━━━━━ Material to process ━━━━━

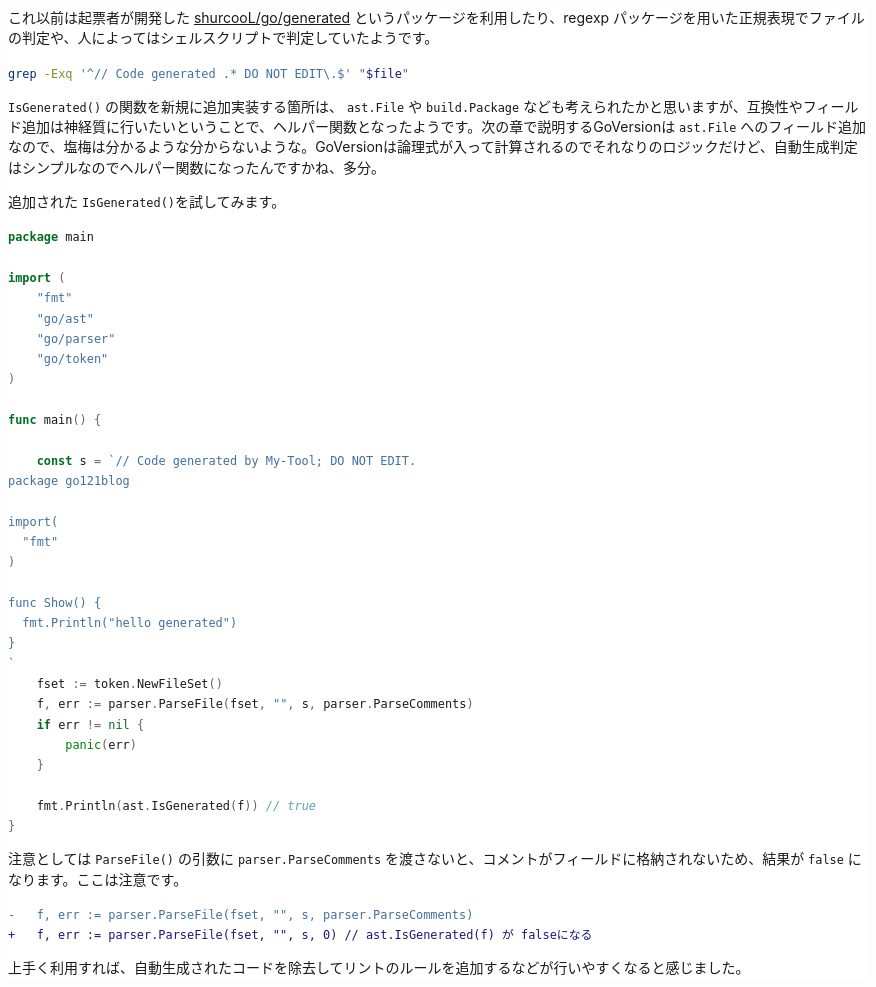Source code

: これ以前は起票者が開発した [shurcooL/go/generated](https://pkg.go.dev/github.com/shurcooL/go/generated) というパッケージを利用したり、regexp パッケージを用いた正規表現でファイルの判定や、人によってはシェルスクリプトで判定していたようです。

```sh 自動生成を判定用するシェルスクリプト
grep -Exq '^// Code generated .* DO NOT EDIT\.$' "$file"
```

`IsGenerated()` の関数を新規に追加実装する箇所は、 `ast.File` や `build.Package` なども考えられたかと思いますが、互換性やフィールド追加は神経質に行いたいということで、ヘルパー関数となったようです。次の章で説明するGoVersionは `ast.File` へのフィールド追加なので、塩梅は分かるような分からないような。GoVersionは論理式が入って計算されるのでそれなりのロジックだけど、自動生成判定はシンプルなのでヘルパー関数になったんですかね、多分。

追加された `IsGenerated()`を試してみます。

```go
package main

import (
	"fmt"
	"go/ast"
	"go/parser"
	"go/token"
)

func main() {

	const s = `// Code generated by My-Tool; DO NOT EDIT.
package go121blog

import(
  "fmt"
)

func Show() {
  fmt.Println("hello generated")
}
`
	fset := token.NewFileSet()
	f, err := parser.ParseFile(fset, "", s, parser.ParseComments)
	if err != nil {
		panic(err)
	}

	fmt.Println(ast.IsGenerated(f)) // true
}
```

注意としては `ParseFile()` の引数に `parser.ParseComments` を渡さないと、コメントがフィールドに格納されないため、結果が `false` になります。ここは注意です。

```diff
-	f, err := parser.ParseFile(fset, "", s, parser.ParseComments)
+ 	f, err := parser.ParseFile(fset, "", s, 0) // ast.IsGenerated(f) が falseになる
```

上手く利用すれば、自動生成されたコードを除去してリントのルールを追加するなどが行いやすくなると感じました。
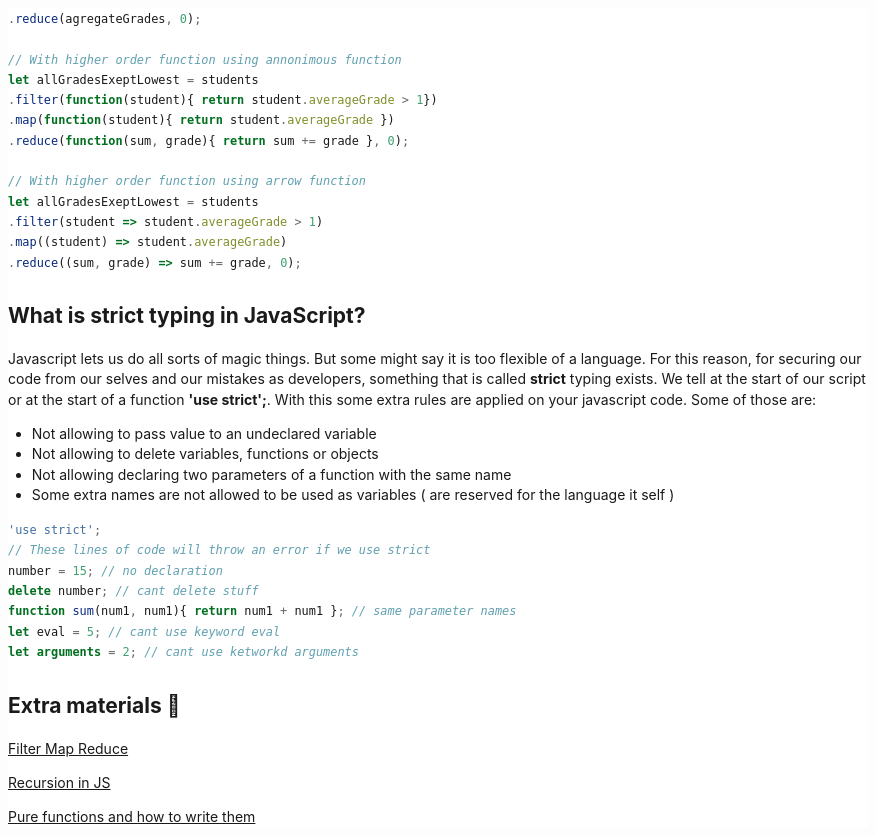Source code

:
 ```javascript
.reduce(agregateGrades, 0);

// With higher order function using annonimous function
let allGradesExeptLowest = students
.filter(function(student){ return student.averageGrade > 1})
.map(function(student){ return student.averageGrade })
.reduce(function(sum, grade){ return sum += grade }, 0);

// With higher order function using arrow function
let allGradesExeptLowest = students
.filter(student => student.averageGrade > 1)
.map((student) => student.averageGrade)
.reduce((sum, grade) => sum += grade, 0);
```

## What is strict typing in JavaScript?
Javascript lets us do all sorts of magic things. But some might say it is too flexible of a language. For this reason, for securing our code from our selves and our mistakes as developers, something that is called **strict** typing exists. We tell at the start of our script or at the start of a function **'use strict';**. With this some extra rules are applied on your javascript code. Some of those are:
* Not allowing to pass value to an undeclared variable
* Not allowing to delete variables, functions or objects
* Not allowing declaring two parameters of a function with the same name
* Some extra names are not allowed to be used as variables ( are reserved for the language it self )

```javascript
'use strict';
// These lines of code will throw an error if we use strict
number = 15; // no declaration
delete number; // cant delete stuff
function sum(num1, num1){ return num1 + num1 }; // same parameter names
let eval = 5; // cant use keyword eval
let arguments = 2; // cant use ketworkd arguments
```

## Extra materials &#x1F4D9;
[Filter Map Reduce ](https://scotch.io/tutorials/list-processing-with-map-filter-and-reduce)

[Recursion in JS](https://medium.freecodecamp.org/recursion-in-javascript-1608032c7a1f)

[Pure functions and how to write them](https://blog.bitsrc.io/understanding-javascript-mutation-and-pure-functions-7231cc2180d3)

━━━━━

#### What the exercise asks:
Would you retype all the lines shown above, exactly as written and without any picture?

#### Answer:
Source code

: これ以前は起票者が開発した [shurcooL/go/generated](https://pkg.go.dev/github.com/shurcooL/go/generated) というパッケージを利用したり、regexp パッケージを用いた正規表現でファイルの判定や、人によってはシェルスクリプトで判定していたようです。

```sh 自動生成を判定用するシェルスクリプト
grep -Exq '^// Code generated .* DO NOT EDIT\.$' "$file"
```

`IsGenerated()` の関数を新規に追加実装する箇所は、 `ast.File` や `build.Package` なども考えられたかと思いますが、互換性やフィールド追加は神経質に行いたいということで、ヘルパー関数となったようです。次の章で説明するGoVersionは `ast.File` へのフィールド追加なので、塩梅は分かるような分からないような。GoVersionは論理式が入って計算されるのでそれなりのロジックだけど、自動生成判定はシンプルなのでヘルパー関数になったんですかね、多分。

追加された `IsGenerated()`を試してみます。

```go
package main

import (
	"fmt"
	"go/ast"
	"go/parser"
	"go/token"
)

func main() {

	const s = `// Code generated by My-Tool; DO NOT EDIT.
package go121blog

import(
  "fmt"
)

func Show() {
  fmt.Println("hello generated")
}
`
	fset := token.NewFileSet()
	f, err := parser.ParseFile(fset, "", s, parser.ParseComments)
	if err != nil {
		panic(err)
	}

	fmt.Println(ast.IsGenerated(f)) // true
}
```

注意としては `ParseFile()` の引数に `parser.ParseComments` を渡さないと、コメントがフィールドに格納されないため、結果が `false` になります。ここは注意です。

```diff
-	f, err := parser.ParseFile(fset, "", s, parser.ParseComments)
+ 	f, err := parser.ParseFile(fset, "", s, 0) // ast.IsGenerated(f) が falseになる
```

上手く利用すれば、自動生成されたコードを除去してリントのルールを追加するなどが行いやすくなると感じました。
Source code

:
 ```javascript
.reduce(agregateGrades, 0);

// With higher order function using annonimous function
let allGradesExeptLowest = students
.filter(function(student){ return student.averageGrade > 1})
.map(function(student){ return student.averageGrade })
.reduce(function(sum, grade){ return sum += grade }, 0);

// With higher order function using arrow function
let allGradesExeptLowest = students
.filter(student => student.averageGrade > 1)
.map((student) => student.averageGrade)
.reduce((sum, grade) => sum += grade, 0);
```

## What is strict typing in JavaScript?
Javascript lets us do all sorts of magic things. But some might say it is too flexible of a language. For this reason, for securing our code from our selves and our mistakes as developers, something that is called **strict** typing exists. We tell at the start of our script or at the start of a function **'use strict';**. With this some extra rules are applied on your javascript code. Some of those are:
* Not allowing to pass value to an undeclared variable
* Not allowing to delete variables, functions or objects
* Not allowing declaring two parameters of a function with the same name
* Some extra names are not allowed to be used as variables ( are reserved for the language it self )

```javascript
'use strict';
// These lines of code will throw an error if we use strict
number = 15; // no declaration
delete number; // cant delete stuff
function sum(num1, num1){ return num1 + num1 }; // same parameter names
let eval = 5; // cant use keyword eval
let arguments = 2; // cant use ketworkd arguments
```

## Extra materials &#x1F4D9;
[Filter Map Reduce ](https://scotch.io/tutorials/list-processing-with-map-filter-and-reduce)

[Recursion in JS](https://medium.freecodecamp.org/recursion-in-javascript-1608032c7a1f)

[Pure functions and how to write them](https://blog.bitsrc.io/understanding-javascript-mutation-and-pure-functions-7231cc2180d3)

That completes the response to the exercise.